**Saved entries**
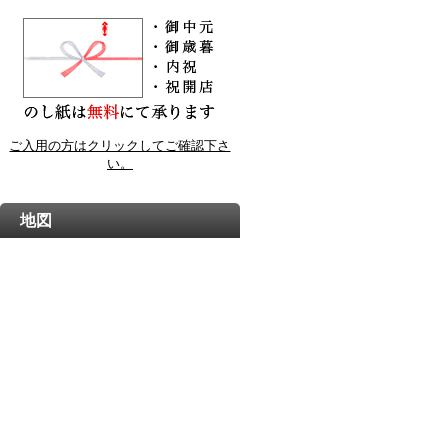
ご入用の方はクリックしてご確認下さ
い。
地図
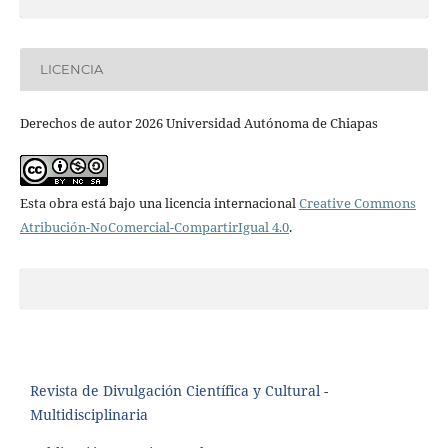
LICENCIA
Derechos de autor 2026 Universidad Autónoma de Chiapas
Esta obra está bajo una licencia internacional
Creative Commons
Atribución-NoComercial-CompartirIgual 4.0
.
Revista de Divulgación Científica y Cultural -
Multidisciplinaria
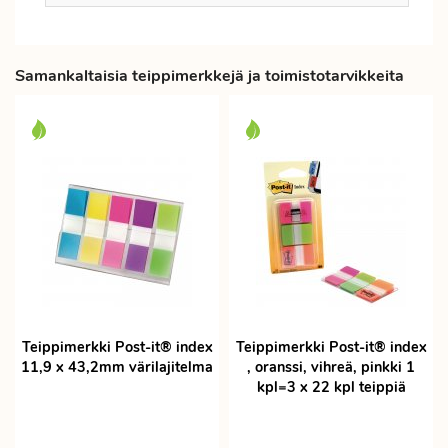
Samankaltaisia teippimerkkejä ja toimistotarvikkeita
Teippimerkki Post-it® index
Teippimerkki Post-it® index
11,9 x 43,2mm värilajitelma
, oranssi, vihreä, pinkki 1
kpl=3 x 22 kpl teippiä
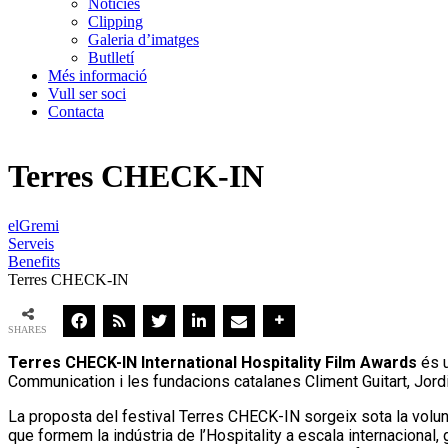
Notícies
Clipping
Galeria d’imatges
Butlletí
Més informació
Vull ser soci
Contacta
Terres CHECK-IN
elGremi
Serveis
Benefits
Terres CHECK-IN
SHARES
Terres CHECK-IN International Hospitality Film Awards
és u
Communication i les fundacions catalanes Climent Guitart, Jo
La proposta del festival Terres CHECK-IN sorgeix sota la volun
que formem la indústria de l’Hospitality a escala internacional,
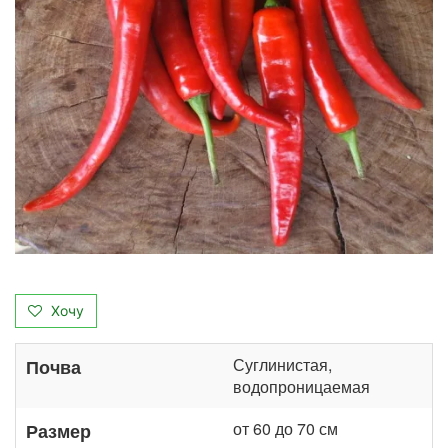
Хочу
Суглинистая,
Почва
водопроницаемая
от 60 до 70 см
Размер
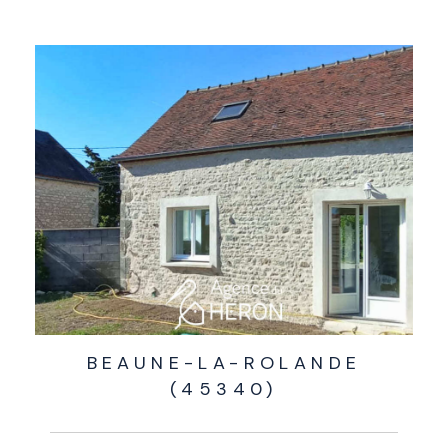
BEAUNE-LA-ROLANDE
(45340)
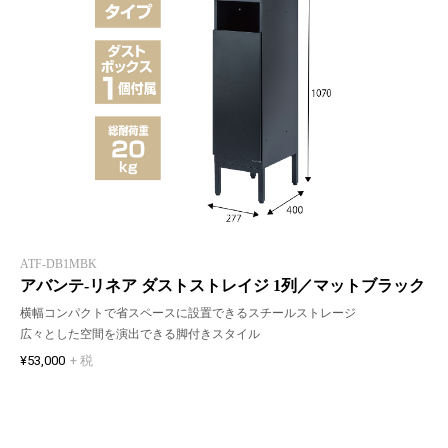
ATF-DB1MBK
アバンテ-リネア ダストストレイジ 1列／マットブラック
横幅コンパクトで省スペースに設置できるスチールストレージ
広々とした空間を演出できる脚付きスタイル
¥53,000
+ 税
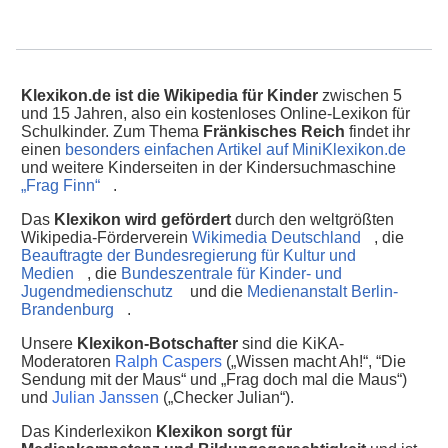
Klexikon.de ist die Wikipedia für Kinder
zwischen 5
und 15 Jahren, also ein kostenloses Online-Lexikon für
Schulkinder. Zum Thema
Fränkisches Reich
findet ihr
einen
besonders einfachen Artikel auf MiniKlexikon.de
und weitere Kinderseiten in der Kindersuchmaschine
„Frag Finn“
.
Das
Klexikon wird gefördert
durch den weltgrößten
Wikipedia-Förderverein
Wikimedia Deutschland
, die
Beauftragte der Bundesregierung für Kultur und
Medien
, die
Bundeszentrale für Kinder- und
Jugendmedienschutz
und die
Medienanstalt Berlin-
Brandenburg
.
Unsere
Klexikon-Botschafter
sind die KiKA-
Moderatoren
Ralph Caspers
(„Wissen macht Ah!“, “Die
Sendung mit der Maus“ und „Frag doch mal die Maus“)
und
Julian Janssen
(„Checker Julian“).
Das Kinderlexikon
Klexikon sorgt für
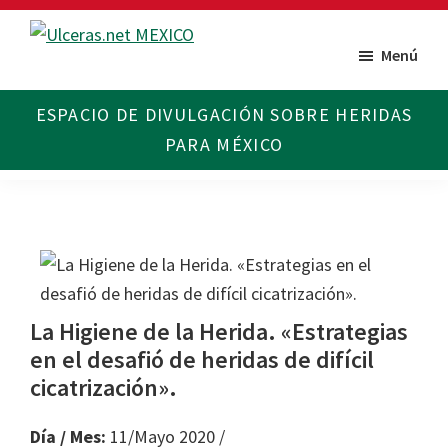
Saltar
Saltar
al
al
Menú
Ulceras
Espacio
contenido
pie
MX
divulgativo
principal
de
sobre
página
Úlceras.
Edición
México.
La Higiene de la Herida. «Estrategias
en el desafió de heridas de difícil
cicatrización».
Día / Mes:
11/Mayo 2020 /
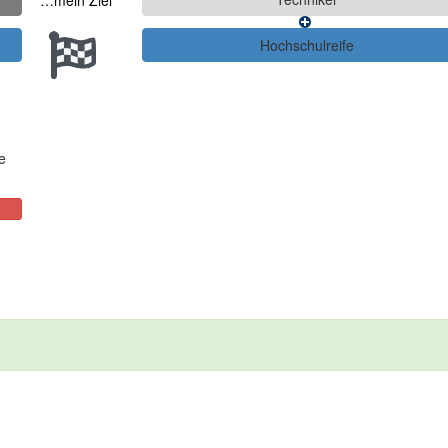
…mein Ziel
e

**Required work**
Show every line of the data that includes the string "internacional".

**Finished task**
Esta obra está bajo una licencia internacional
que formem la indústria de l’Hospitality a escala internacional,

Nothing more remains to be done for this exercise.